“Tapi kebanyakan buku sekarang tentang cover dan siapa penerbitnya,” jawab saya. Setengah mendesis. Setengah nyinyir.
Saya jadi ingat naskah novel yang terus saja ditolak penerbit.
Novel saya menutur getir cinta, tema yang terus dicari bukan? Tapi bukan kegetiran sembarang. Ini tentang cinta yang terpisah karena idealisme anak muda yang terlarang pada sebuah negeri yang terus mengampanyekan hak asasi manusia. Anak muda yang sekolahnya dibiayai beasiswa pemerintah namun dibenturkan banyak omongkosong dari kampanye hak asasi. Ia menjadi pemberontak muda yang keras hati. Dan memilih membunuh cinta kekasihnya yang menunggu. Kurang apa coba?
Cinta yang berpisah bukan karena perbedaan status keluarga, ras, dan agama. Ini sudah klise. Tapi tak ada penerbit yang tertarik.
Mereka, para penerbit sialan itu, lebih suka kisah cinta yang muluk dengan puitisasi kata-kata. Puitisasi yang lari dari kenyataan. Kalau tidak, lebay. Selera pasar memang sering merawat irasionalitas!

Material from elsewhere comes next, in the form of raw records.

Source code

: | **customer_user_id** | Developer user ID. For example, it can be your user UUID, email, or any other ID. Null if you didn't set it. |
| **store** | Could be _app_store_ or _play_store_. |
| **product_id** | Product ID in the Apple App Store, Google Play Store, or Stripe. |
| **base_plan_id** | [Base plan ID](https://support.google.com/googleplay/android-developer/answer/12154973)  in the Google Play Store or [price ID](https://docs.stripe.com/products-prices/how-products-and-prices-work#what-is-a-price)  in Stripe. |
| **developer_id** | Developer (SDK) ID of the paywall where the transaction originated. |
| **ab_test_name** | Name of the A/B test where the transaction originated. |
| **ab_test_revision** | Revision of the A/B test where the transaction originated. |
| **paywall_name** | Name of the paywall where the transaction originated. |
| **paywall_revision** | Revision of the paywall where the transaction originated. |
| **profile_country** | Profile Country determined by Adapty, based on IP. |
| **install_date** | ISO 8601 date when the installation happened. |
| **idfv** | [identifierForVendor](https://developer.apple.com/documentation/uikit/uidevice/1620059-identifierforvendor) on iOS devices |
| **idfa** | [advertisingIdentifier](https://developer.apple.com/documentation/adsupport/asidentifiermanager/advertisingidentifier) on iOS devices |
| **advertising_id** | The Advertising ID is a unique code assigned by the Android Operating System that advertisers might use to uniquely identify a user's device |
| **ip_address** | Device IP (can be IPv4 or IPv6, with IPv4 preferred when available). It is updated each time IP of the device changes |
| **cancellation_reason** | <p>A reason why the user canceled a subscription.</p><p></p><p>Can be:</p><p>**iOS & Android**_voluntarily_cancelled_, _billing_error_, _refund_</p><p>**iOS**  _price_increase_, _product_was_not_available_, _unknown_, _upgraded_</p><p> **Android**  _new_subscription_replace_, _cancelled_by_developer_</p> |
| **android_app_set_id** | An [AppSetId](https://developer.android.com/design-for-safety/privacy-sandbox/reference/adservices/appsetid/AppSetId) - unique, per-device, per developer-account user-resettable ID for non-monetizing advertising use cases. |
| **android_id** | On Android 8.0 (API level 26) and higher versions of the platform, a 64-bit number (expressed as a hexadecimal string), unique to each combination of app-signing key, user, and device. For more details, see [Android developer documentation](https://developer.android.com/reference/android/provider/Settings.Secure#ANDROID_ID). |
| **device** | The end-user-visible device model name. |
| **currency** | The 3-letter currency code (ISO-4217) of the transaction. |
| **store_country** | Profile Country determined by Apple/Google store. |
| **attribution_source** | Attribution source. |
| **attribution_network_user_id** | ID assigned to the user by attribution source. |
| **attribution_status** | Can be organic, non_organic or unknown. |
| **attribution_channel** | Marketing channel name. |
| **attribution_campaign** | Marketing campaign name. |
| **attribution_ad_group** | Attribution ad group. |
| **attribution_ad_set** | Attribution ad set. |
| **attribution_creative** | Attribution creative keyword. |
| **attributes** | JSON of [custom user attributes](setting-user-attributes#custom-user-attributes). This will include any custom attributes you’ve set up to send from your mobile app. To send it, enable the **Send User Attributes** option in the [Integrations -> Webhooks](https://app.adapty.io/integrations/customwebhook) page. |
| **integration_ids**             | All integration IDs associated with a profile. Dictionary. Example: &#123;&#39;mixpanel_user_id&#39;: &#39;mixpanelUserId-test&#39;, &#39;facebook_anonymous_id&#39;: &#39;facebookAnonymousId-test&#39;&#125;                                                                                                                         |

Lagi pula siapa yang mau tertarik pada penulis novel dengan latar pegiat blog seperti saya? Ah.
Tak disangka jawaban mendesis saya membuat lelaki itu berhenti. Ia memandang dengan seksama.
“Anak muda..hehehe.”
Ia terbaca sedang menertawakan jawaban saya. Atau juga perawakan. Atau wajah saya. Atau pakaian saya. Atau...atau...saya jadi menduga kemana-mana.
“Jean-Paul Sartre,” katanya sambil mengulurkan tangan. Menawarkan perkenalan.
“Ali,” jawab saya. Kaget. Kami berpisah.